Deciding what the project would consist of and what it would be called engaged the teens in a key decision-making process. This process was comprised of the following steps toward deciding: (a) what they liked, (b) what the project would be, and (c) how the group would go about telling ‘their’ story. Once a cohort had been established techniques were employed to invite the more reluctant, withdrawn kids to participate. Nothing fancy at first (e.g., post-it notes, sticky dots with color coding systems). Occasionally individuals were taken aside for 1:1 interaction, the use of music was also employed, in addition to the use of drawing tablets to engage the youth in a creative process that imparted a sense of control in terms of the output. Next the team developed footage to be represented on storyboards, returning to another critical decision-making process and inviting participants to ‘pitch’ ideas direct to camera. Just as the team previously worked to come to consensus on the name of the project, they again had to discuss, consider and vote on what footage and ideas would end up within the finished product. Eight weeks of work on the Speedy Skiers project culminated in a screening at the Edinburgh Film Festival, where the team picked up the Best Art Prize in the hotly contested Secondary Schools category for their previous animation of Ezgi’s Story.
Mary Walters, Art teacher at Kaimes School and Senior Practitioner, shared that the main objective in partnering with Hoda and with ECA for this recent short pilot project was to “work through ideas for taking these interests and skills forward to give our pupil population the greatest possible opportunity to flourish in the world beyond school”. Participation in this pilot project revealed that at least 6 participating students can work well independently and make decisions about where they would like to see their work go.
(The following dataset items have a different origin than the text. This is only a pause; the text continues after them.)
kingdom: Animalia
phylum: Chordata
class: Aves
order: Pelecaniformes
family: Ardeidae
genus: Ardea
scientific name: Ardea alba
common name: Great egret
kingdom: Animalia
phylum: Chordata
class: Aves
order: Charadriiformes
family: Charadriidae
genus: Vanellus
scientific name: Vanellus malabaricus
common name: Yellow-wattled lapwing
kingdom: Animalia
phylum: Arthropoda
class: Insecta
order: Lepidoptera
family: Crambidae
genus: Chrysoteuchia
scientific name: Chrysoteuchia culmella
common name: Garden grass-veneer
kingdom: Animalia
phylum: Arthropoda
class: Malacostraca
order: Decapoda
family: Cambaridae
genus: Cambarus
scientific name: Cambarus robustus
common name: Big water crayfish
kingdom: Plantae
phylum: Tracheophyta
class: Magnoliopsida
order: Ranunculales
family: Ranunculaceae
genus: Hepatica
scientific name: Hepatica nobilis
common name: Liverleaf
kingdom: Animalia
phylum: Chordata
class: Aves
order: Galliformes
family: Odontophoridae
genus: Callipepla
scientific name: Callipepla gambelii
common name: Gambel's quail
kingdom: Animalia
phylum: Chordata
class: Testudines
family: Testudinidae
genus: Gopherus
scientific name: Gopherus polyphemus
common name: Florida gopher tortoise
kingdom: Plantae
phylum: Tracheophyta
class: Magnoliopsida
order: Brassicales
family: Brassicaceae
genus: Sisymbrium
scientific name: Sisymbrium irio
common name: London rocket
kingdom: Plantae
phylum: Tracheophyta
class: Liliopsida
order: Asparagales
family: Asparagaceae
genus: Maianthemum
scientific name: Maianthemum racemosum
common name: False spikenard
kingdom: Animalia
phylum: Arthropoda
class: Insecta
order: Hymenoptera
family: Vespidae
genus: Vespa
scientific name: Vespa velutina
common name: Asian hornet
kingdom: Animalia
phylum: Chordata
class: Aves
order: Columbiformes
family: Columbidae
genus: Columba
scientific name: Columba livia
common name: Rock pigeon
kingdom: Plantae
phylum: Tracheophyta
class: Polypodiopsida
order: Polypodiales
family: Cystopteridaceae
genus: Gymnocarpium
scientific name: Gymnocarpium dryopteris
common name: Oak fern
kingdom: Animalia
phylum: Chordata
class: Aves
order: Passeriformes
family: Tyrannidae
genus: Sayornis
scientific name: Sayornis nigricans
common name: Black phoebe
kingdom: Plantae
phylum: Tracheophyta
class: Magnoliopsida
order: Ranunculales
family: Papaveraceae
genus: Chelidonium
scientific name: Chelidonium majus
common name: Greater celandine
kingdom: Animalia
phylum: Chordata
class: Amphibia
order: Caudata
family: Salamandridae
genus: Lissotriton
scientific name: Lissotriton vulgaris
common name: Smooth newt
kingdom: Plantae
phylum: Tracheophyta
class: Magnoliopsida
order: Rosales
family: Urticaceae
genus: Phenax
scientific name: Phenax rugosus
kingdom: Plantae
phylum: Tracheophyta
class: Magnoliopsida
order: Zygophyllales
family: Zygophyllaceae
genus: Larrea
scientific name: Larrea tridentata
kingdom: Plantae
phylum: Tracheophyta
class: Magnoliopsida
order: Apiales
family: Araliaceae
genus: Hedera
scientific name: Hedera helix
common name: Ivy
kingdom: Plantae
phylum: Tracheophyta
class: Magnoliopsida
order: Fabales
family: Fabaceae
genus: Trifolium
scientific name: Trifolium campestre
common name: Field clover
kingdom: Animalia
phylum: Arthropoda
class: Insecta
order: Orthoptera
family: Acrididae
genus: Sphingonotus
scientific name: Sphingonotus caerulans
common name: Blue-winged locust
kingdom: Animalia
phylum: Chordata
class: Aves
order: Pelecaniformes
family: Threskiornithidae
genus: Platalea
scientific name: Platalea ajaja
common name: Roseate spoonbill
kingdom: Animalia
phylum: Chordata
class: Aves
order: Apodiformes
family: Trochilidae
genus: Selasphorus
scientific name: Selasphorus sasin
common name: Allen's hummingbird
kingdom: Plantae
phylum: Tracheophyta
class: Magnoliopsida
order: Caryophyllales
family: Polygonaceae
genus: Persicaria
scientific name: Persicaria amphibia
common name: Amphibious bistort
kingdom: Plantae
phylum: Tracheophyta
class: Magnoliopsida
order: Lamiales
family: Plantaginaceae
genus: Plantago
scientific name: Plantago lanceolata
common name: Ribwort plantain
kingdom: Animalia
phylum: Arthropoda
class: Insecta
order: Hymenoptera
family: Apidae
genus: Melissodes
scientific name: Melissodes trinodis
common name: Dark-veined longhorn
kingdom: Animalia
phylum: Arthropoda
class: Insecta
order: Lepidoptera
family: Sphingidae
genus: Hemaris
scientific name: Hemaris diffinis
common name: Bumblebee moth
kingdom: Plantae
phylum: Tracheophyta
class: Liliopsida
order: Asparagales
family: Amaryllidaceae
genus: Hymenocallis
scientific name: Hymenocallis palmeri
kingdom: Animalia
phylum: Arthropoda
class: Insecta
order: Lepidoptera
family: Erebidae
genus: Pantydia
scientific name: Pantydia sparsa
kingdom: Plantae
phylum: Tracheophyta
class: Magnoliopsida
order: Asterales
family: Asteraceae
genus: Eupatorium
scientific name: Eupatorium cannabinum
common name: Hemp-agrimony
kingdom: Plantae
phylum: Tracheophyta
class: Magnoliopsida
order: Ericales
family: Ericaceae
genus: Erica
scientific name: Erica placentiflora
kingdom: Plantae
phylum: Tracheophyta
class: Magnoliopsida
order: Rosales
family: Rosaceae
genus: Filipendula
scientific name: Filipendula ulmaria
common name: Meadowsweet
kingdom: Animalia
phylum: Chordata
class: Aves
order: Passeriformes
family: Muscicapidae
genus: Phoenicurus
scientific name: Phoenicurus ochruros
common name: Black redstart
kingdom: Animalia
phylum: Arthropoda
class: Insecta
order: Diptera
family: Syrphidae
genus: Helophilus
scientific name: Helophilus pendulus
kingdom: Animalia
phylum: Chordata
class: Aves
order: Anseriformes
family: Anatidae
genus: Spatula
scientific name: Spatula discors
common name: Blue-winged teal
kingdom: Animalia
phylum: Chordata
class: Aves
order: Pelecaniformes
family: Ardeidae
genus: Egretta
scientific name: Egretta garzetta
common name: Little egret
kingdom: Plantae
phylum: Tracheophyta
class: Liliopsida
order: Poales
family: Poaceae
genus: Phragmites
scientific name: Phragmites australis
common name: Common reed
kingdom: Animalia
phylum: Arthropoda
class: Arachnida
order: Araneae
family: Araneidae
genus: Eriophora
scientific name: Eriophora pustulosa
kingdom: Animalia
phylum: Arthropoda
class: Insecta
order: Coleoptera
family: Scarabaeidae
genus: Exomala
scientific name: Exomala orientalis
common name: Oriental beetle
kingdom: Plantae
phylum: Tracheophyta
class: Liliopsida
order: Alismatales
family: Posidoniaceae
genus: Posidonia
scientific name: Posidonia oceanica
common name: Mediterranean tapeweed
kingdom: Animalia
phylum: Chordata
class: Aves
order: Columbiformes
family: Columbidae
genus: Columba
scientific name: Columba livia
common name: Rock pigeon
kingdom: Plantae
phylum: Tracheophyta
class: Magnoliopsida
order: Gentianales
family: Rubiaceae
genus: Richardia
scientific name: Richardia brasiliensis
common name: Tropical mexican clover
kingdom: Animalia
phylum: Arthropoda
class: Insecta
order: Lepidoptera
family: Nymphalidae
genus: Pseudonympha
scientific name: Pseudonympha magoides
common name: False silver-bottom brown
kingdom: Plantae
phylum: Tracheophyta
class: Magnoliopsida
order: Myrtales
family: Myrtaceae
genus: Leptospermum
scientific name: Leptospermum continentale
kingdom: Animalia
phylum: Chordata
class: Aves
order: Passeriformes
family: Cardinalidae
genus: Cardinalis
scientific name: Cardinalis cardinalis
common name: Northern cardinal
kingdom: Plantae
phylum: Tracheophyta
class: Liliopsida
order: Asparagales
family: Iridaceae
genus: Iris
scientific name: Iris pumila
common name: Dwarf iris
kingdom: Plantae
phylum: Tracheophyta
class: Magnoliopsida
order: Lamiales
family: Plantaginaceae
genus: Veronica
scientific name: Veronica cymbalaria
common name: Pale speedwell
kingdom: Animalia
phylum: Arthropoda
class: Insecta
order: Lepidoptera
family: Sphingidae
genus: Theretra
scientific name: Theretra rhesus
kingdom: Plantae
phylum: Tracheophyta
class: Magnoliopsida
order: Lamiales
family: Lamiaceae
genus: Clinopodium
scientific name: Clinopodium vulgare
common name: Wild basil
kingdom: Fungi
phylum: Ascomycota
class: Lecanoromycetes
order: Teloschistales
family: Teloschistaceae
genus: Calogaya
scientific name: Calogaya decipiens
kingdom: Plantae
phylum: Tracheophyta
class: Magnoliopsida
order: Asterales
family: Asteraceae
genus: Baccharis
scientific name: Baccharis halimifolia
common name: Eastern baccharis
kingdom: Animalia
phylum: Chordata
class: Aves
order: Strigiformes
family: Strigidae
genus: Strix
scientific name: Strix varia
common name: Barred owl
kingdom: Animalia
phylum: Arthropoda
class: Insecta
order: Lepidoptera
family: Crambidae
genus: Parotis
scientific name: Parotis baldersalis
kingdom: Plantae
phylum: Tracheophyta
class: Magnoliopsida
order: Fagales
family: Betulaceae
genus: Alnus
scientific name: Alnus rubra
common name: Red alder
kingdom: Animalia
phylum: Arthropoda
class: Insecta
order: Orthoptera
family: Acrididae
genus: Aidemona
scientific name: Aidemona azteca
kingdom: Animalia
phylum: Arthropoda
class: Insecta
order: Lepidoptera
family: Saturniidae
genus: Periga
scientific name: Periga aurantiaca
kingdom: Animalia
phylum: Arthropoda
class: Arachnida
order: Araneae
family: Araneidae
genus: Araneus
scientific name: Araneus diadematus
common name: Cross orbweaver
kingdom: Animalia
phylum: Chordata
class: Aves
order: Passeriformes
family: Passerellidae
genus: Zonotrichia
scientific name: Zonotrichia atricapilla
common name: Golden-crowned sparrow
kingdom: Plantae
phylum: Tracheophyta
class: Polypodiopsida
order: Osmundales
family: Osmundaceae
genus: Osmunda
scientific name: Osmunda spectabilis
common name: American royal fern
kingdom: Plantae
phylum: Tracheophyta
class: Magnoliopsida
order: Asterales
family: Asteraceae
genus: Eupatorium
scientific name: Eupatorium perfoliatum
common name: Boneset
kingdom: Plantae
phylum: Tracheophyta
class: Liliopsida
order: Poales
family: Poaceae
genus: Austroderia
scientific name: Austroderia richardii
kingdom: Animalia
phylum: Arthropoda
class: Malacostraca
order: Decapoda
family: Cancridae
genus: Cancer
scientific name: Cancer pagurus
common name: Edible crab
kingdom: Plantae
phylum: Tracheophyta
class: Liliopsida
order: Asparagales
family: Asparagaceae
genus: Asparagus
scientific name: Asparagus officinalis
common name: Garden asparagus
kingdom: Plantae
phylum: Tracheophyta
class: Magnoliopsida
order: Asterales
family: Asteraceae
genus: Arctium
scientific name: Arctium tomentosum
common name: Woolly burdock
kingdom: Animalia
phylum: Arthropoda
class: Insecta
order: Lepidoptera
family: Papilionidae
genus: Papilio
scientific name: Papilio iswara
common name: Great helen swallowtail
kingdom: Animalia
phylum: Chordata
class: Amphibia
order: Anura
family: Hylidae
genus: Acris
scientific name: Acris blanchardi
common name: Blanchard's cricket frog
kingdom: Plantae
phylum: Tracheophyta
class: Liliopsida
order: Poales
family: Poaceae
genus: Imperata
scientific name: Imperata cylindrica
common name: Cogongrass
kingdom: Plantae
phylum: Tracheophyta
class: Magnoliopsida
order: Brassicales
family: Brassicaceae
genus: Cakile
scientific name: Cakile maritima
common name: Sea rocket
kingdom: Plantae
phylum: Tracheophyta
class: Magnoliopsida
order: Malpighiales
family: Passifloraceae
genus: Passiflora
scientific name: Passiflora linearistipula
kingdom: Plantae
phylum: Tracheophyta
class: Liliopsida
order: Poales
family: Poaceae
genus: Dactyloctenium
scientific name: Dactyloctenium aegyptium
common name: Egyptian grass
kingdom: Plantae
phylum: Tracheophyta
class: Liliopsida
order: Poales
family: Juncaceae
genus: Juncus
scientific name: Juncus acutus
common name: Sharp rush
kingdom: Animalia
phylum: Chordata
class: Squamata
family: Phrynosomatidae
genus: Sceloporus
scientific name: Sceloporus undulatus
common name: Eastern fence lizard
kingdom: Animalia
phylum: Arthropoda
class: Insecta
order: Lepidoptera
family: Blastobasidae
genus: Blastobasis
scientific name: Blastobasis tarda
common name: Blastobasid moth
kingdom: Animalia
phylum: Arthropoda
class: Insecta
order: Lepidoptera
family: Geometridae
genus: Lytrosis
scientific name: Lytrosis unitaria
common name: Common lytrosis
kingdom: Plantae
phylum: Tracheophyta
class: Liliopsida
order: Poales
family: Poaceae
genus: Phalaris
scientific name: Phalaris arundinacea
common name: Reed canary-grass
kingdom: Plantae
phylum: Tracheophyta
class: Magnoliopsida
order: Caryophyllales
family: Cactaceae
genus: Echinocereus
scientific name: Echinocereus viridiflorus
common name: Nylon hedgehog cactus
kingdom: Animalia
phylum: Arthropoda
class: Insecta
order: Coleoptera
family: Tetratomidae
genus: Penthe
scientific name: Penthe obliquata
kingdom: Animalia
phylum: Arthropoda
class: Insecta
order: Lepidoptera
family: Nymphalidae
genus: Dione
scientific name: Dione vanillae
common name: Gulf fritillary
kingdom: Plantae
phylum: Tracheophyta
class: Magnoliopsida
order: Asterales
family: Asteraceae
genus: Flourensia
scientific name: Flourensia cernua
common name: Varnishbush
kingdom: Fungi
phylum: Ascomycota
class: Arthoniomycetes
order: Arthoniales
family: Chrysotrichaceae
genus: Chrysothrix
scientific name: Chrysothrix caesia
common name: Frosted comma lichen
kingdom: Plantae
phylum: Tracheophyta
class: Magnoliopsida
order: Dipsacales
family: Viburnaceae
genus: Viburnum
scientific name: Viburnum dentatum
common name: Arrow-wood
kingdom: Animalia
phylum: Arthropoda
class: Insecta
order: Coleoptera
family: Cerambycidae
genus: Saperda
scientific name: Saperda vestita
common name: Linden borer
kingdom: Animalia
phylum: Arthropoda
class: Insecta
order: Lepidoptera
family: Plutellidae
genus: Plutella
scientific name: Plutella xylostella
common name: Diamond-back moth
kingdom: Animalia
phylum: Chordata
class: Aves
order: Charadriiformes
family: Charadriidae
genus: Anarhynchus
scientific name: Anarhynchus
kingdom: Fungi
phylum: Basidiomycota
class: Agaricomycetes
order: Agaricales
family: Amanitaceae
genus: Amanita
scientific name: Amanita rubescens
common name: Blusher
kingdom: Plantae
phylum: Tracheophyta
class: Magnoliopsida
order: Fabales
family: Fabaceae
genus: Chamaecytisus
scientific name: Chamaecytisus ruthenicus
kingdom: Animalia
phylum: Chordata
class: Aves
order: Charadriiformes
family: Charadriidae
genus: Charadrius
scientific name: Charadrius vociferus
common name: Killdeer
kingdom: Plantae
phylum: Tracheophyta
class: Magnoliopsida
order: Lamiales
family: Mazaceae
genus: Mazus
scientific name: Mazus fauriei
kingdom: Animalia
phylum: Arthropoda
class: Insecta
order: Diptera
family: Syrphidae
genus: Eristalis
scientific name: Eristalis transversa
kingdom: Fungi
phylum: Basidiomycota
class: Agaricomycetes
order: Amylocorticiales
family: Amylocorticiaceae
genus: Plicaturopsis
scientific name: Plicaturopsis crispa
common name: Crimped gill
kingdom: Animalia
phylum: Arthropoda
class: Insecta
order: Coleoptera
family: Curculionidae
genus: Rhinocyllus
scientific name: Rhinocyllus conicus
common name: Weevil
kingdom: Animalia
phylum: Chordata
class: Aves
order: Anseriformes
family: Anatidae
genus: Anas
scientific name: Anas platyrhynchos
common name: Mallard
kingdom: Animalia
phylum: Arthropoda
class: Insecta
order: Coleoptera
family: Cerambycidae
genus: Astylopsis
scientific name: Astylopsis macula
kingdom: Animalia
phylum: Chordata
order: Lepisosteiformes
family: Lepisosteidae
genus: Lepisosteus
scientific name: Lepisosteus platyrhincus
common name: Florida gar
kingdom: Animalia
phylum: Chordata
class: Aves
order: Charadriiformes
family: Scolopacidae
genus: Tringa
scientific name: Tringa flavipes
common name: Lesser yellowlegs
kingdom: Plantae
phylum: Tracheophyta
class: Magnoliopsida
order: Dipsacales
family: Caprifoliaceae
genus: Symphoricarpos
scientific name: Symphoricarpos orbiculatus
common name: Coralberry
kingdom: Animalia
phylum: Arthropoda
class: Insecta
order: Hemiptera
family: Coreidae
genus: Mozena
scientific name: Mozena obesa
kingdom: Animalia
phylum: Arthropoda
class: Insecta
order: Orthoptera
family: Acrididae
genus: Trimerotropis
As they develop confidence in technical ability, they become as assured as any other group in their ability to work independently. Further, several students from the team have taken their ideas to a launch point for fruition.
It is evident that once introduced to the technicalities of the software, the team members are able to run with these new skills. Many of the students can rapidly master these processes, often beyond the expertise of a classroom teacher. Hence, the concept of having students advance beyond the level of digital instruction typically available may help take these young people further in their life beyond school. There is discussion surrounding the potential development of Kaimes Animation Studio, taking its presence into a location outside of school premises. This could provide an outlet for young people who have participated in animation film-making while at school to continue the development of their skills beyond their school years. Further consultation with college course content at Edinburgh College of Art would need to be investigated for a full vision of a model to be developed, and to ensure complementary routes could be provided. According to Conrad Molleson, Art Director for Hoda, “It’s been quite a journey… but has proved worthwhile.”